Hi, this is Jing, a data scientist with great passion for applying data science and big data technology in the industry. In my past few years, I have designed, implemented, and analysed a lot of web experiments (we call AB test in following text). More than half of them failed or inconclusive, but all of them brought good insights to the team in terms of how to deliver a better product to our customers. The key to have a good idea to test is to have a lot of ideas. To be able to test an idea, a hypothesis is needed for starting an A/B test. In today’s blog I want to talk about hypotheses and prioritisation when you have a lot of ideas!
Translate ideas into hypothesis
Someone said before, opinions are like assholes, everyone has one. Not everyone could tell the difference between an idea and an opinion. Helping your colleagues or stakeholders translate their “ideas” into hypothesis is a process filtering their personal opinions. Since we can not run a test on someone opinion or gut feelings, it should be some evidence supporting the idea what we need to change and what we could expect.
If you are developing a product, it can be common that so many people around you eagerly telling you what you need to do to improve the product. People are so confident about their ‘ideas’ and give you a feeling that they know the product better than you. Honestly, the enthusiasm for sharing is really appreciated and we need to have a lot of ideas.
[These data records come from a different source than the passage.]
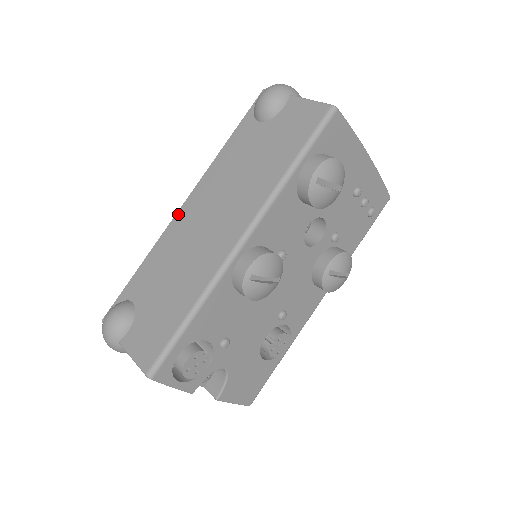
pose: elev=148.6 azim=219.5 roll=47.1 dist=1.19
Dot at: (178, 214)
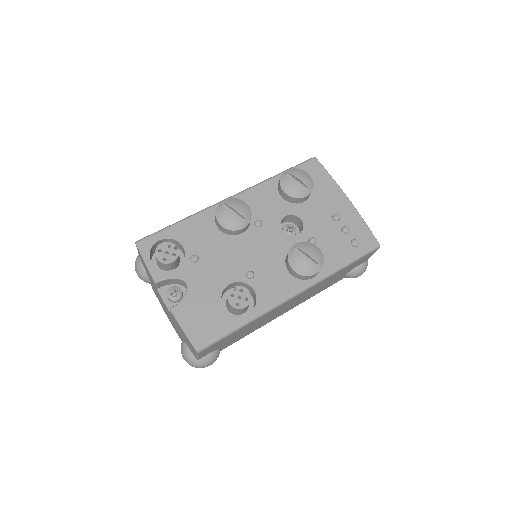
Dot at: occluded
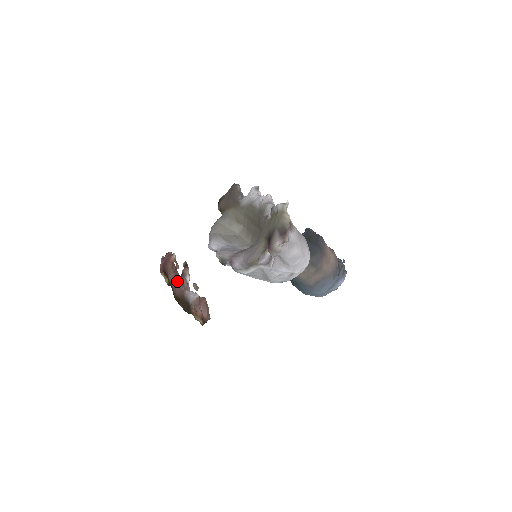
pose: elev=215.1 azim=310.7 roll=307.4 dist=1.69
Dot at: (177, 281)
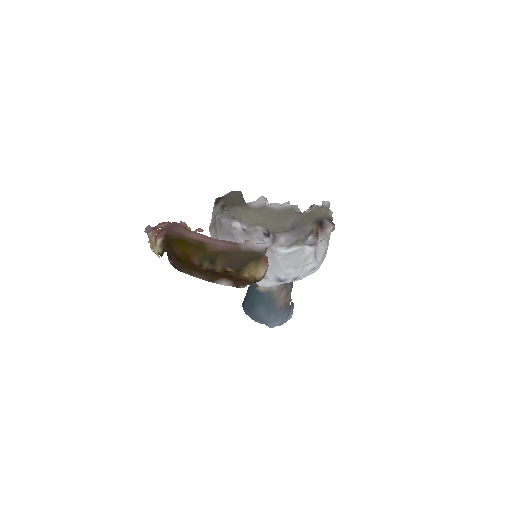
Dot at: (213, 238)
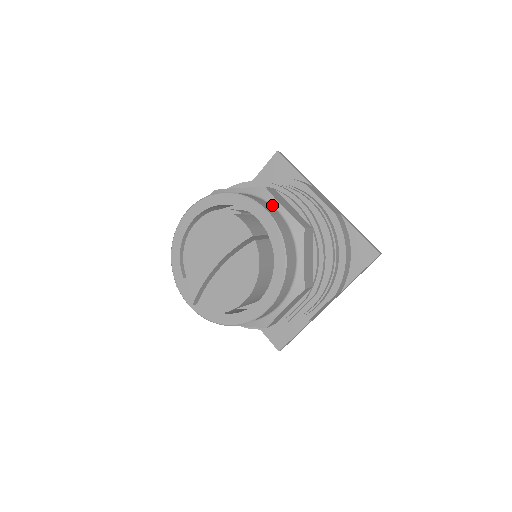
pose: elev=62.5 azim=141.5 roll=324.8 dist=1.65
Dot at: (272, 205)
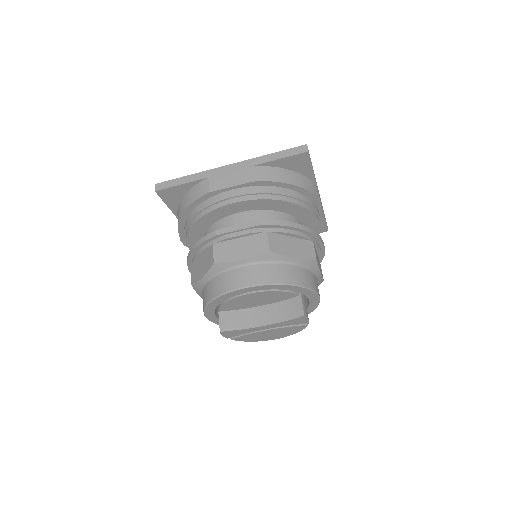
Dot at: (315, 274)
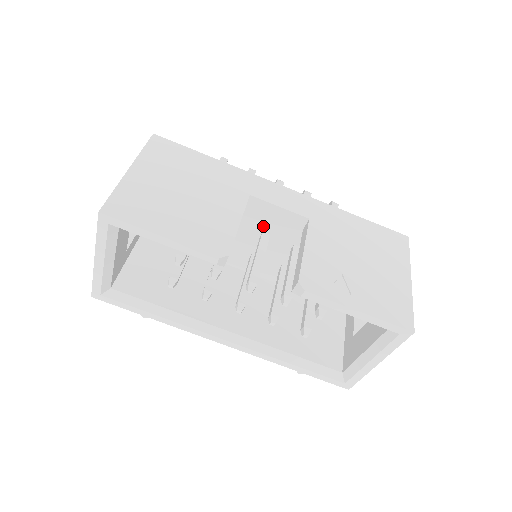
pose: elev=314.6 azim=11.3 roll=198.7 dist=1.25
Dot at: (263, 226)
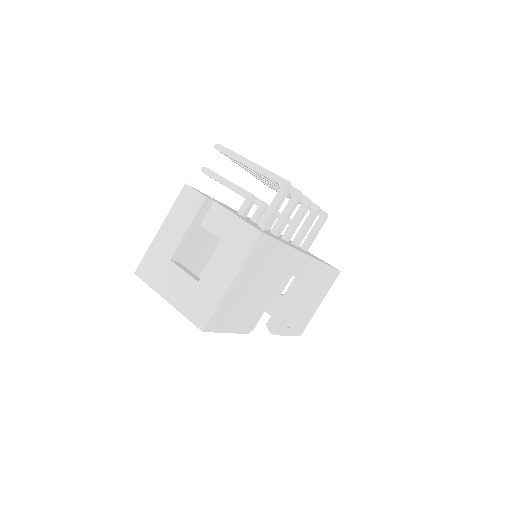
Dot at: occluded
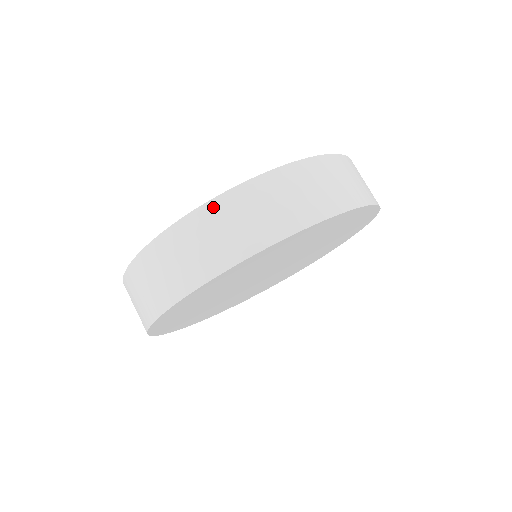
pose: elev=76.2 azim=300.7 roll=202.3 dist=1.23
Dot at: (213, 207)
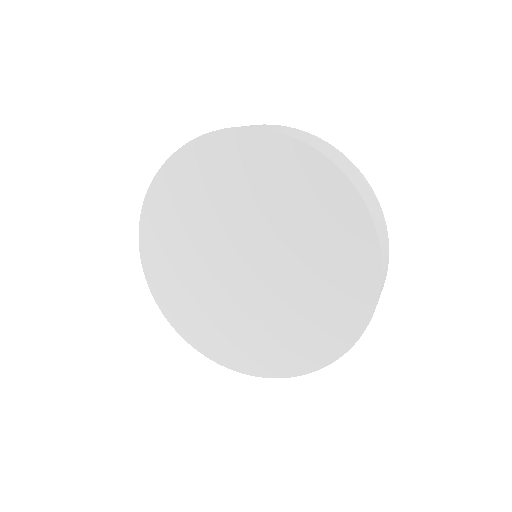
Dot at: (305, 133)
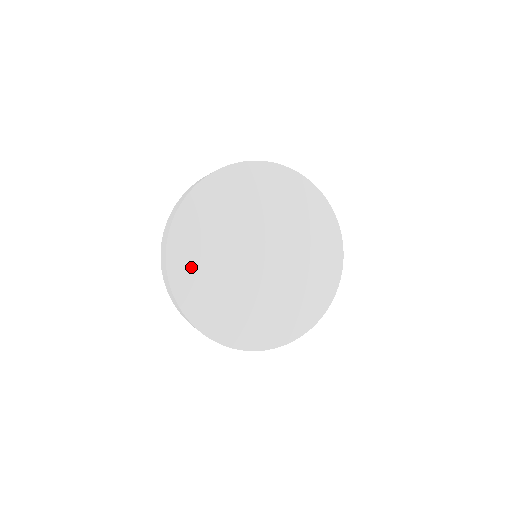
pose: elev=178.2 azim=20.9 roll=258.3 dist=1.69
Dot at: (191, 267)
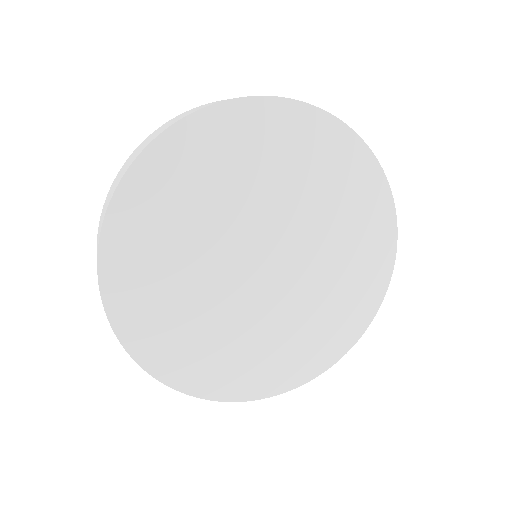
Dot at: (145, 292)
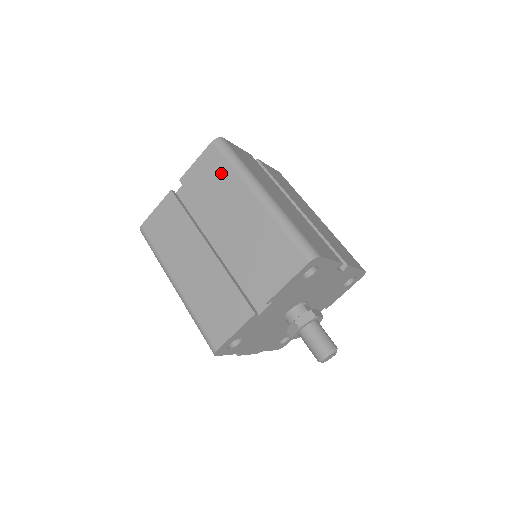
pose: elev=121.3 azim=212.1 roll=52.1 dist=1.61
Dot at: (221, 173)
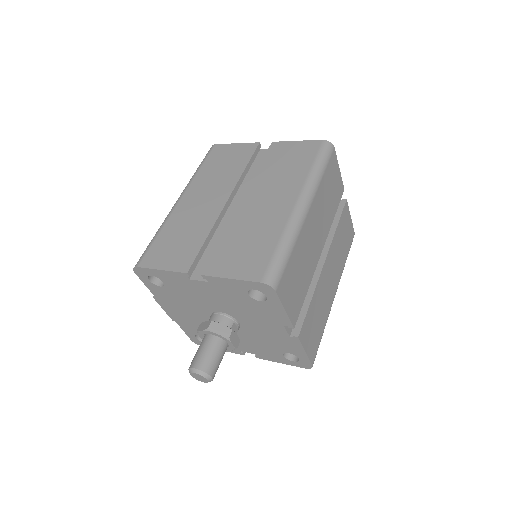
Dot at: (299, 164)
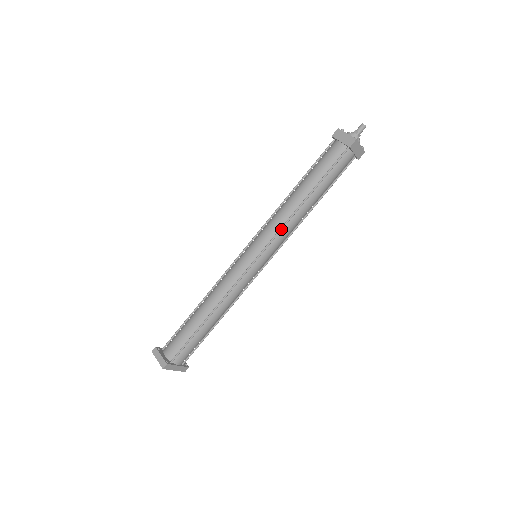
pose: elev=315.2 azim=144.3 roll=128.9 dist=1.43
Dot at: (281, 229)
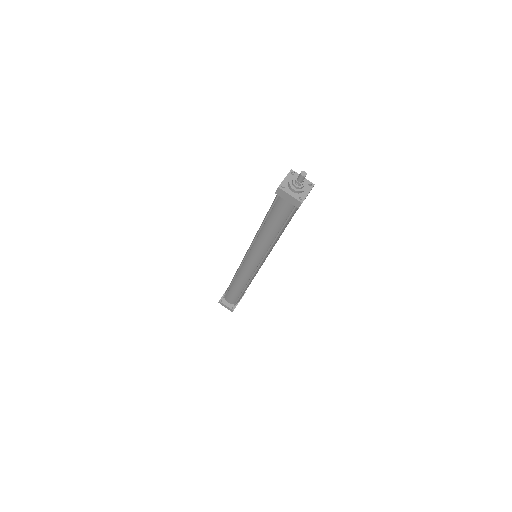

But in reality it can be exhausting to deal with all these ‘ideas’. So I suggest we could have a ‘idea repository’ which is open to everyone so that people could put their ‘ideas’ there for product improvement. And your product team will go through it from time to time, evaluate it and prioritise on the valuable ones. However, there is a requirement on how to write on their ideas. The idea should be translated into a test hypothesis! It is not that hard, and everyone could be able to do that with some help from analysts or anyone who know how to do it! But it helps you filter out a lot of personal opinions and meanwhile gather a lot of good test ideas!
Good formula for writing a hypothesis
A Hypothesis for an experiment, you should brief it into a concise sentence so that people can quickly get what you are trying to test, why you do this test and what is expected.
For why we need to run this test
Since we have observed that… XXX (quantitative/qualitative data, previous A/B-test, competitor analysis or best practice)
Don’t explain everything in the hypothesis. You can add the links to those research in the ‘Insight’ part in the test specification. If you are wondering what is a test specification, go to my another blog Proposal of AB test process within Product Teams
By doing … XXX (the change we want to make for the test variants)
You could be more specific in the ‘Action’ part in the test specification if necessary.
We could expect … XXX (increase/decrease primary metric)
XXX are the success metrics for this test. Success metrics should be set before running the test, not vice versa. Still, you can be more specific in the ‘Expected results’ in the test specification.
All the details about the test should be in the test specification, not in the test hypothesis. The test hypothesis should be simple and concise.
Prioritisation
When we have a repository of test hypothesis, how we should prioritise on them comes into question. Here is a suggestion on how to prioritise by giving the hypothesis a priority score in terms of impact, confidence and ease.
Priority Score on the Average over (ICE score)
- Impact
- The expectation about the degree to which the idea will improve the metric being focused on, to our case is online conversion rate
- 1-10, higher number indicates higher impact
- Confidence
- The measurement of how strongly the idea generator believes the idea will produce the expected impact.
- 1-10, higher number indicates higher confidence
- Ease
- The measurement of the time and resources needed to run the experiment, e.g the traffic size on the page, the tech development complicity and etc…
- 1-10, higher number indicates easier experiment process
End
What I have written in this blog is not rocket science, but some suggestion and refections come from my experience in production optimisation. Hope this might be helpful to you. Thanks for reading. I am Jing, a data scientist aiming to be better and better.